Decentralized Data Management

Many organizations adhere to a “centralize and analyze”’ observability approach, whereby data is collected and integrated into a central repository for analysis. Not only is this centralization process slow in and of itself (taking hours instead of seconds), performance of these platforms often slows to a crawl as more data is ingested, requiring much longer wait times for data queries. It’s also an extremely costly process, with data being uniformly relegated to high-cost storage tiers. These costs drive many teams to indiscriminately “filter out” data sets, but what if a problem occurs and this “filtered out” data is precisely that needed for troubleshooting?

A New Method

Which entails applying distributed stream processing and machine learning at the source so all datasets can be viewed and analyzed as they’re being created – updates this approach. When observability data is decentralized, developers are empowered in several ways. First, they always have full access to all the data they need to verify performance and health as well as make necessary fixes whenever a problem is detected. The concept of data limits becomes irrelevant, enabling all data to be pre-processed inexpensively. Painful trade-offs between cost and having the entirety of data at one’s disposal no longer have to be made. Second, when you analyze data as it’s being created, at the source, developers can pinpoint exactly where the problem is, which is critical in highly transitory cloud environments where continuous delivery drives constant workload proliferation and shifts.

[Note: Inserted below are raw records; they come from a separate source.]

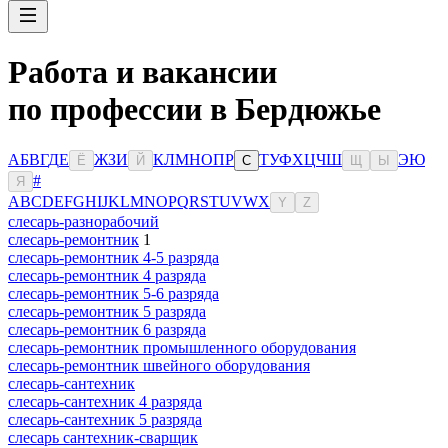
Работа и вакансии
по профессии в Бердюжье
А
Б
В
Г
Д
Е
Ж
З
И
К
Л
М
Н
О
П
Р
Т
У
Ф
Х
Ц
Ч
Ш
Э
Ю
Ё
Й
С
Щ
Ы
#
Я
A
B
C
D
E
F
G
H
I
J
K
L
M
N
O
P
Q
R
S
T
U
V
W
X
Y
Z
слесарь-разнорабочий
слесарь-ремонтник
1
слесарь-ремонтник 4-5 разряда
слесарь-ремонтник 4 разряда
слесарь-ремонтник 5-6 разряда
слесарь-ремонтник 5 разряда
слесарь-ремонтник 6 разряда
слесарь-ремонтник промышленного оборудования
слесарь-ремонтник швейного оборудования
слесарь-сантехник
слесарь-сантехник 4 разряда
слесарь-сантехник 5 разряда
слесарь сантехник-сварщик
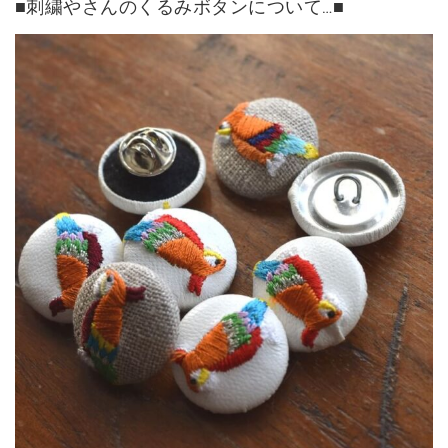
■刺繍やさんのくるみボタンについて…■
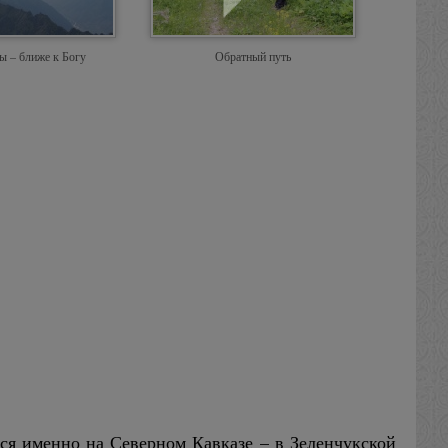
ы – ближе к Богу
Обратный путь
ся именно на Северном Кавказе – в Зеленчукской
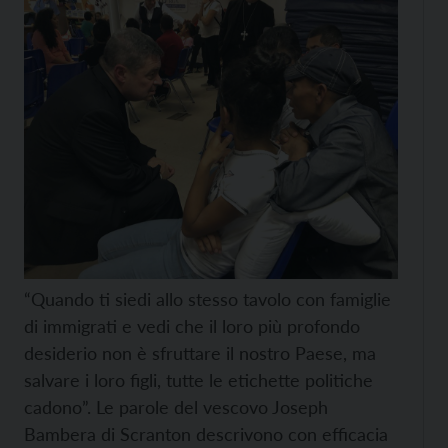
“Quando ti siedi allo stesso tavolo con famiglie
di immigrati e vedi che il loro più profondo
desiderio non è sfruttare il nostro Paese, ma
salvare i loro figli, tutte le etichette politiche
cadono”. Le parole del vescovo Joseph
Bambera di Scranton descrivono con efficacia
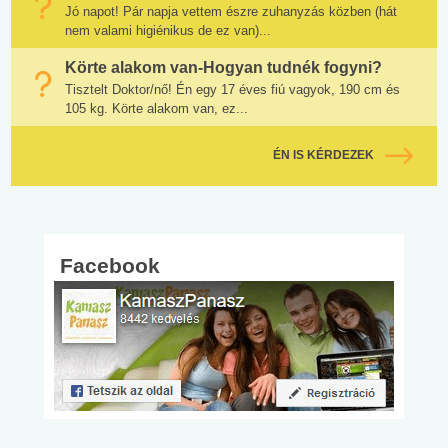
Jó napot! Pár napja vettem észre zuhanyzás közben (hát
nem valami higiénikus de ez van)...
Körte alakom van-Hogyan tudnék fogyni?
Tisztelt Doktor/nő! Én egy 17 éves fiú vagyok, 190 cm és
105 kg. Körte alakom van, ez...
ÉN IS KÉRDEZEK
Facebook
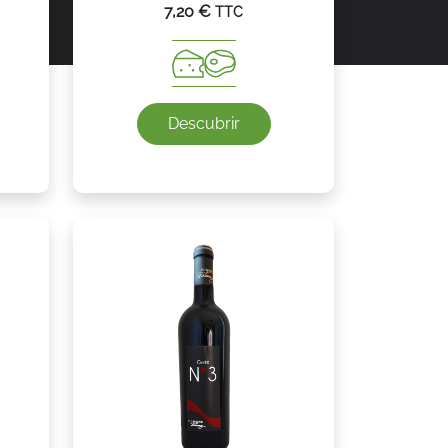
7,20
€
TTC
Descubrir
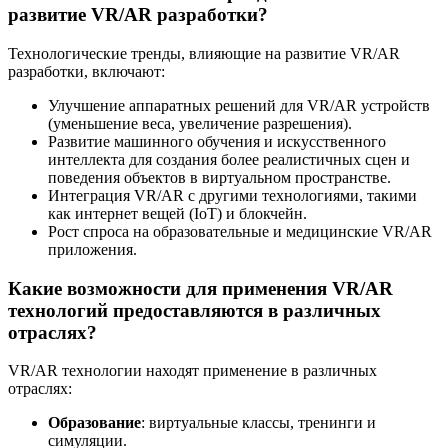
развитие VR/AR разработки?
Технологические тренды, влияющие на развитие VR/AR
разработки, включают:
Улучшение аппаратных решений для VR/AR устройств
(уменьшение веса, увеличение разрешения).
Развитие машинного обучения и искусственного
интеллекта для создания более реалистичных сцен и
поведения объектов в виртуальном пространстве.
Интеграция VR/AR с другими технологиями, такими
как интернет вещей (IoT) и блокчейн.
Рост спроса на образовательные и медицинские VR/AR
приложения.
Какие возможности для применения VR/AR
технологий предоставляются в различных
отраслях?
VR/AR технологии находят применение в различных
отраслях:
Образование
: виртуальные классы, тренинги и
симуляции.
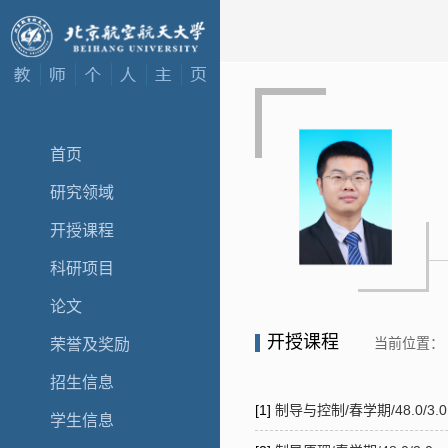
首页
研究领域
开授课程
科研项目
论文
开授课程
当前位置：
荣誉及奖励
招生信息
[1]
制导与控制/春学期/48.0/3.0
学生信息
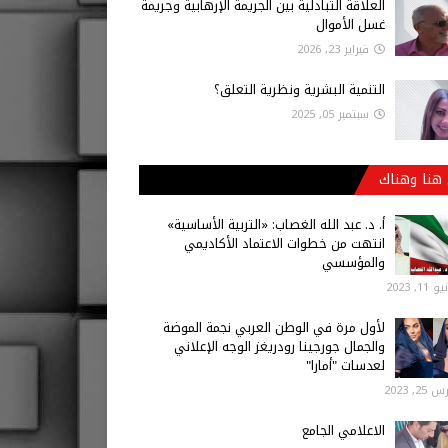
العلاقة التبادلية بين الجريمة الإرهابية وجريمة
غسل الأموال
فبراير 23, 2026
التنمية البشرية ونظرية التعلق؟
سبتمبر 05, 2025
هنا وهناك
أ‌. د. عبد الله الغصاب: «التربية الأساسية»
انتهت من خطوات الاعتماد الأكاديمي
والمؤسسي
 11, 2023
لأول مرة في الوطن العربي نجمة الموضة
والجمال جورجينا رودريغز الوجه الإعلاني
لعدسات "أمارا"
25, 2023
الاعلامي الجامع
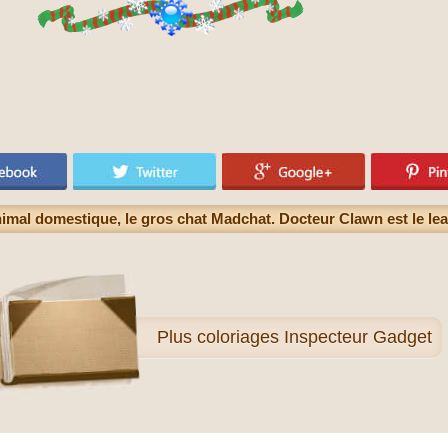
mal domestique, le gros chat Madchat. Docteur Clawn est le le
Plus
coloriages Inspecteur Gadget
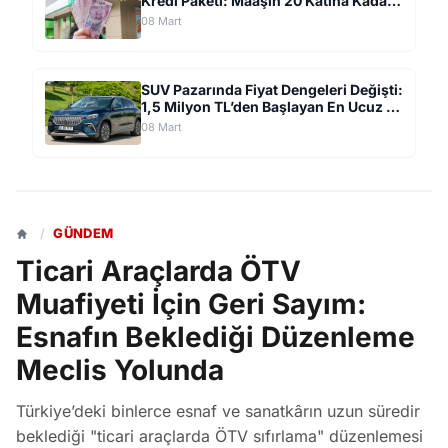
Kredi Paketi: Maaşın 20 Katına Kadar
Anında Nakit!
08 Mart
SUV Pazarında Fiyat Dengeleri Değişti:
1,5 Milyon TL’den Başlayan En Ucuz 19
Model Listelendi
08 Mart
/
GÜNDEM
Ticari Araçlarda ÖTV
Muafiyeti İçin Geri Sayım:
Esnafın Beklediği Düzenleme
Meclis Yolunda
Türkiye’deki binlerce esnaf ve sanatkârın uzun süredir
beklediği "ticari araçlarda ÖTV sıfırlama" düzenlemesi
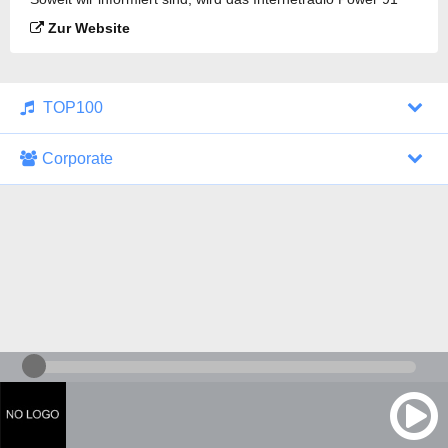
FM Radio gesendet.
Zur Website
TOP100
Corporate
1000 Italohits
128 kbps
Tagesthemen (Aud...
0 Sendungen
30.07.2026 um 10:46 Uhr
ZDF - "heute-jou...
7 Sendungen
29.07.2026 um 21:45 Uhr
Nachrichten - De...
10 Sendungen
30.07.2026 um 10:30 Uhr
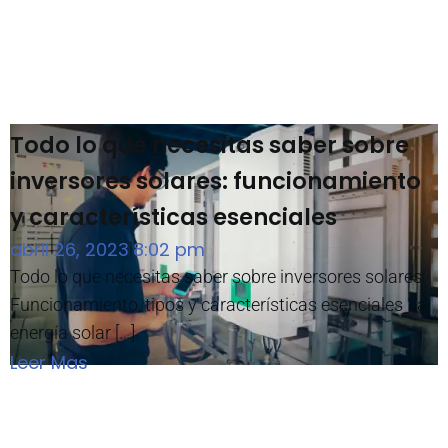
Todo lo que necesitas saber sobre
inversores solares: funcionamiento
y características esenciales
abril 26, 2023
8:02 pm
|
Todo lo que necesitas saber sobre inversores solares:
Funcionamiento, tipos y características esenciales La
energía solar […]
Leer Mas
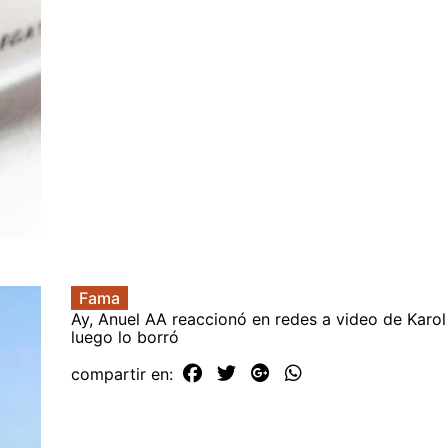
Fama
Ay, Anuel AA reaccionó en redes a video de Karol
luego lo borró
compartir en:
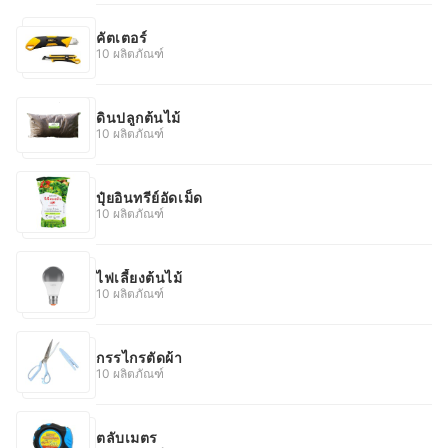
คัตเตอร์
10 ผลิตภัณฑ์
ดินปลูกต้นไม้
10 ผลิตภัณฑ์
ปุ๋ยอินทรีย์อัดเม็ด
10 ผลิตภัณฑ์
ไฟเลี้ยงต้นไม้
10 ผลิตภัณฑ์
กรรไกรตัดผ้า
10 ผลิตภัณฑ์
ตลับเมตร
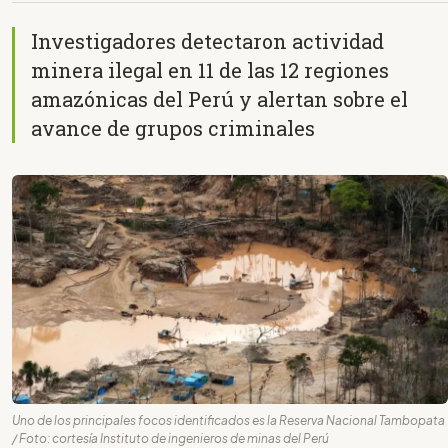
Investigadores detectaron actividad
minera ilegal en 11 de las 12 regiones
amazónicas del Perú y alertan sobre el
avance de grupos criminales
Uno de los principales focos identificados es la Reserva Nacional Tambopata
/ Foto: cortesía Instituto de ingenieros de minas del Perú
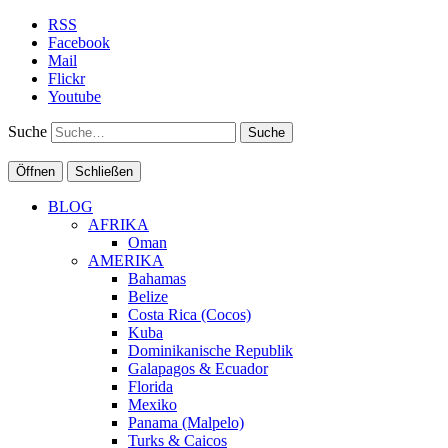
RSS
Facebook
Mail
Flickr
Youtube
Suche
Öffnen
Schließen
BLOG
AFRIKA
Oman
AMERIKA
Bahamas
Belize
Costa Rica (Cocos)
Kuba
Dominikanische Republik
Galapagos & Ecuador
Florida
Mexiko
Panama (Malpelo)
Turks & Caicos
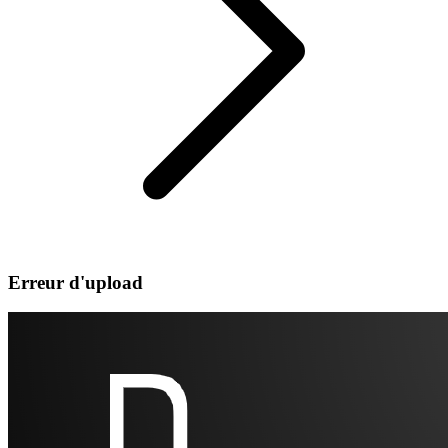
Erreur d'upload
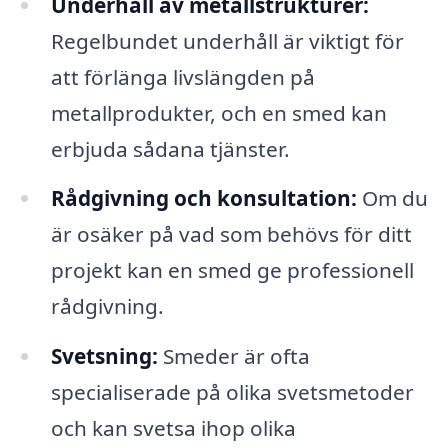
Underhåll av metallstrukturer:
Regelbundet underhåll är viktigt för
att förlänga livslängden på
metallprodukter, och en smed kan
erbjuda sådana tjänster.
Rådgivning och konsultation:
Om du
är osäker på vad som behövs för ditt
projekt kan en smed ge professionell
rådgivning.
Svetsning:
Smeder är ofta
specialiserade på olika svetsmetoder
och kan svetsa ihop olika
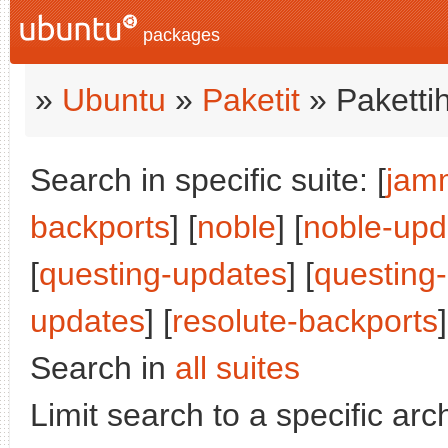
packages
»
Ubuntu
»
Paketit
» Paketti
Search in specific suite: [
jam
backports
] [
noble
] [
noble-upd
[
questing-updates
] [
questing
updates
] [
resolute-backports
]
Search in
all suites
Limit search to a specific arch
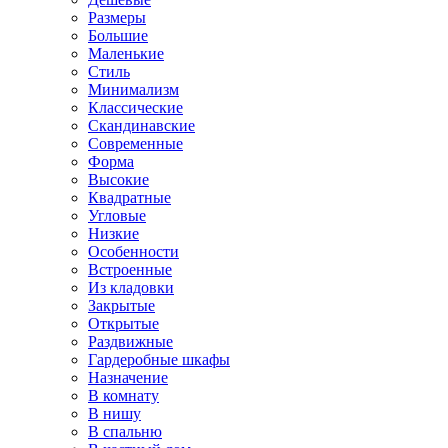
Размеры
Большие
Маленькие
Стиль
Минимализм
Классические
Скандинавские
Современные
Форма
Высокие
Квадратные
Угловые
Низкие
Особенности
Встроенные
Из кладовки
Закрытые
Открытые
Раздвижные
Гардеробные шкафы
Назначение
В комнату
В нишу
В спальню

Keeping the Developer Experience Top of Mind

As noted, a benefit of decentralizing data is so developers have access to all their data, whenever and wherever they may need it. But what can inhibit the developer experience is the fact that many observability platforms are complex and hard to master. Frequently, this expertise lives in the operations side of the house, making developers dependent on ops teams to verify the health and performance of production applications and provide data access when developers need to troubleshoot.

All of the data generated can be so useful, and development teams should be looking to tap it. But its utility is compromised if developers cannot easily access it. Observability approaches must evolve to enable developers to access all their data easily, not having to do the ask and instead fixing their own problems more quickly, which will be important as continuous delivery naturally increases the number of production environments they’re overseeing.

Final Thoughts

To a large extent, the rapidity of continuous delivery – a delivery tempo that’s typically less than a week and not more than a couple of days, and in some cases a few hours – is what makes it so advantageous when it comes to delivering customer and user value. But it’s important to remember, continuous delivery also emphasizes the ability to deliver more quickly while maintaining extremely high levels of application stability and performance quality. Eliminating time lags between the deployment and discovery of new production environments; adopting decentralization and moving away from inefficient and costly “centralize and analyze” approaches; and empowering developers through easier, faster work experiences will be key to observability keeping up with the cadence of continuous delivery.